Les dossiers

Le soleil

Les UV

Le soleil émet un ensemble de rayonnements qui atteignent la surface de la terre. Parmi eux : les ultraviolets (UV).

 

Les UV sont invisibles et ne chauffent pas. Ils se classent en 3 catégories :

- Les UVC très dangereux car de très faible longueur d’onde, sont absorbés par l’atmosphère et n’atteignent pas la surface de la Terre.

- Les UVB sont arrêtés en grande partie par les nuages un peu épais et sombres, le verre, le plastique et les premières couches de l’épiderme.

- Les UVA traversent plus les nuages, le verre et l’épiderme. Ils sont indolores et peuvent pénétrer plus profondément dans la peau, jusqu’aux cellules du derme.

 

L'index UV

 

L’index UV exprime l’intensité des UV et le risque qu’il représente pour la santé. Plus l’index est élevé, plus il faut se protéger.

L’index UV est élevé lorsque le soleil est haut dans le ciel.La couche d’ozone et l’ensemble de l’atmosphère jouent le rôle de bouclier protecteur contre les UV.

Ainsi, plus le soleil est haut dans le ciel (ombres courtes), plus le trajet des rayons dans l’atmosphère est court, plus l’index UV est fort.

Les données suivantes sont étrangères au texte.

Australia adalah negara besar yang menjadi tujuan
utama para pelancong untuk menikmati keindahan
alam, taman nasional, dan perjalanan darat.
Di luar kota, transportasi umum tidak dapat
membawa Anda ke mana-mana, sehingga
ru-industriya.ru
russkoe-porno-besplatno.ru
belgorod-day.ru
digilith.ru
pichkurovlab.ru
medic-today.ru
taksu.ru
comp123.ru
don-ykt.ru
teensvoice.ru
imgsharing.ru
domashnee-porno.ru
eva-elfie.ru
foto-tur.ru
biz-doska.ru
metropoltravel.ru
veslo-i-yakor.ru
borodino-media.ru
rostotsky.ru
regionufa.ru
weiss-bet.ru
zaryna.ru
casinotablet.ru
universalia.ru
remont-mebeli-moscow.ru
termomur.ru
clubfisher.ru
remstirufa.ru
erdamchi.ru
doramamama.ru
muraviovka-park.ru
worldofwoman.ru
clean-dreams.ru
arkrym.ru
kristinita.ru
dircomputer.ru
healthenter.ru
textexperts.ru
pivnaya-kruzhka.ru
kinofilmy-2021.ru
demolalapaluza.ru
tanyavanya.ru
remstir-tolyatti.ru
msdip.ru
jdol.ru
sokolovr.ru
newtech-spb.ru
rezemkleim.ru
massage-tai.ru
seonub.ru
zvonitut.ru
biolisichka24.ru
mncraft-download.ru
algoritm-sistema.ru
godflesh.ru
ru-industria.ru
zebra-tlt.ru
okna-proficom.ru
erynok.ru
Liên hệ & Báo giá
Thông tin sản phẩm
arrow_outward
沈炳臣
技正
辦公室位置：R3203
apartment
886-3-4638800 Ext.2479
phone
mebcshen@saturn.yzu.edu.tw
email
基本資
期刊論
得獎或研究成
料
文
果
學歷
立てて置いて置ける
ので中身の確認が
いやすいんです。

Inversement, lorsque le soleil est bas dans le ciel (ombres longues), plus les rayons UV traversent une épaisse couche d’atmosphère, plus l’index UV est faible.

 

Le piège des nuages et du vent

Les nuages génèrent fréquemment une impression de sécurité. Pourtant, hormis lorsque les nuages sont épais et sombres cette impression est injustifiée. Le piège s’avère particulièrement dangereux lorsqu’il y a un voile nuageux.

La température et la luminosité sont alors atténuées tandis que plus de 90 % des UV sont présents.

Le vent constitue un piège de même nature. Il génère également un sentiment injustifié de sécurité car la température ressentie est plutôt faible alors que le niveau d’UV n’est absolument pas réduit.

 

L’altitude et la réverbération augmentent l’Index UV

En altitude, l’épaisseur d’atmosphère qui filtre le rayonnement est réduite, il y a plus d’UV. Ainsi, l’Index UV augmente d’environ 10 % pour 1 000 m d’élévation. Malgré une température basse ou peu élevée, l’Index UV peut dépasser 10 à une altitude de 2 000 m dans les Alpes début juillet.

De plus, la réverbération des rayons sur la neige peut augmenter très fortement les quantités d’UV reçues par la peau et les yeux.

Une neige fraîche peut réfléchir 90 % des UV.

L’eau réfléchit également de 10 à 30 % du rayonnement UV, le sable 5 à 25 % et l’herbe 5 %.

 

Les UV artificiels fortement déconseillés

 

Les UV reçus de lampes se cumulent en effet aux UV reçus du soleil, augmentant ainsi les risques de cancer et accélérant le vieillissement de la peau.

Les risques spécifiques aux UV artificiels viennent des rayons qu’ils émettent et de leur puissance (largement supérieure au rayonnement solaire).

La Commission européenne a demandé au Comité scientifique des risques sanitaires, environnementaux et émergents (SCHEER) un avis sur les lampes à bronzer (novembre 2016).

 

En voici les principaux éléments :

• l’exposition au rayonnement ultraviolet (UV) provenant des lampes à bronzer, même occasionnelle, est responsable de différents cancers de la peau (mélanomes et carcinomes) ;

• en Europe, sur 63 942 nouveaux cas de mélanomes diagnostiqués chaque année, 3 500 sont susceptibles d’être liés à l’utilisation des lampes UV, avec une proportion de 68 % de femmes ;

• le bronzage artificiel augmente de plus de 15 % le risque de mélanome dans la population en général. Pour celles et ceux qui l’ont pratiqué avant l’âge de 35 ans, le risque est presque doublé (+75 %). Le risque augmente avec le nombre et la fréquence des séances ;

• l’utilisation des lampes à bronzer est déconseillée à tous même si les personnes à peau claire ou ayant des taches de rousseur, des grains de beauté atypiques ou nombreux, ou encore des antécédents familiers sont plus à risques que les autres.